Directed by ex-pat fashion photographer William Klein, Who Are You, Polly Maggoo? is an anarchic confection of pop-art percolations, ribald comic set-pieces, and counter-cinematic abstraction. Staged as mock-verite docudrama, the film follows the eponymous Polly Maggoo (Dorothy McGowan), a supermodel who doubles, for both diegetic and intra-diegetic spectators, as a blank slate, a sussied-up, two-dimensional tabula rasa on which lewd, fairy-tale fantasies are projected. For the French television crew that follows her, she represents little more than a facile variation of the Cinderella narrative: a rags-to-riches heroine in need of a prince. But as the documentarians’ bungled, reductive response fails to answer the title’s central query, the film counters with a dazzling, deconstructive display that uses its fashion-industry trappings in the employ of an acerbic social satire of fame, gender, politics, mass media, and the so-called “society of the spectacle,” where the constant consumption of mass-produced images has corroded human relationships.
An absurdist farce, Who Are You, Polly Maggoo? bristles with comic energy and explodes with an orgiastic, near-manic visual design. Resembling the experimental cinema of Godard, the film combines baroque costumes and symmetrical set-design with spastic, unmoored cinematography and jagged, jump-cut-heavy editing. But the film’s success cannot be boiled down to its radical aesthetic design. Above all, Polly Maggoo can be described as a caustic, near-flippant middle finger of a film, lacing its multi-layered social critique with biting, laugh-out-loud comedy.
Or as Polly herself might say: “Beep-beep!”
4 comments:
Polly Maggoo was the only of William Klein's cinematic forays that I could tolerate. In the other instances, I'll take his still photography over those (silly) moving images.
Thanks for the comment, Joe.
And to be honest, I can definitely see your point about the rest of Klein's filmography; I might have a slightly higher opinion of his films, but I will agree that his track record is pretty spotty. MR. FREEDOM might have worked as a short film, but its concept is stretched impossibly thin at feature length and it gets a little too silly for its own good near the end (but I love referencing it at Fourth of July parties, just for the odd looks). On the other hand, THE MODEL COUPLE is a turgid bore, easily the weakest link of the Eclipse box-set.
With that said, I will admit that I really, really liked POLLY MAGGOO--far more than any of his other films, to be honest. It clicked with me in a way that Klein's other films did not. I recommend it, far more than I would his other films. As the old cliche goes, the director's first film is definitely the best film.
(I have also heard that Klein's documentary about Muhammad Ali is pretty good, but I've never seen it.)
Chuck, was I supposed to prep my Netflix queue?
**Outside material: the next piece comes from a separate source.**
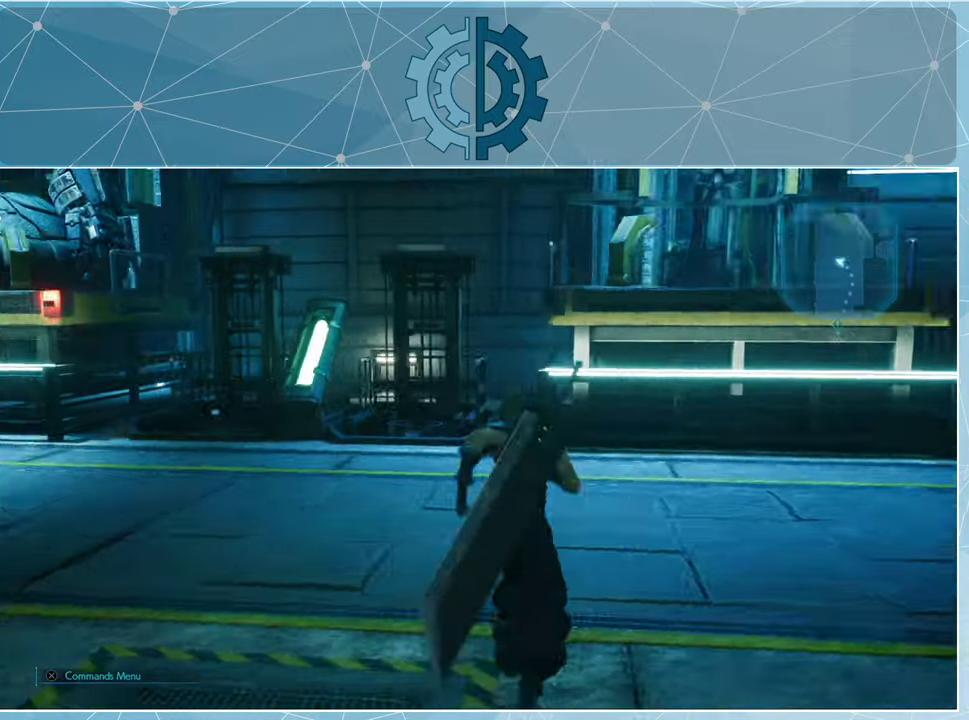
{"buttons": ["R1"], "left_stick": "center", "right_stick": "left", "events": [[67, "right_stick", "center"], [167, "left_stick", "center"], [333, "right_stick", "left"]]}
Just FEverybody'sI, Barnes and Noble's website is having a sale on Criterions and Eclipse box sets. Example: The Larisa Shepitko box set that contains THE ASCENT which Brandon wrote about last week is $13.49 for B&N members. And I was told they do free shipping for orders over $25. Use this information how you will.
Hey, I'm just happy that I finally recommended a film that was actually available on Netflix.
Damn it, Jacob. You make me wish I had more money.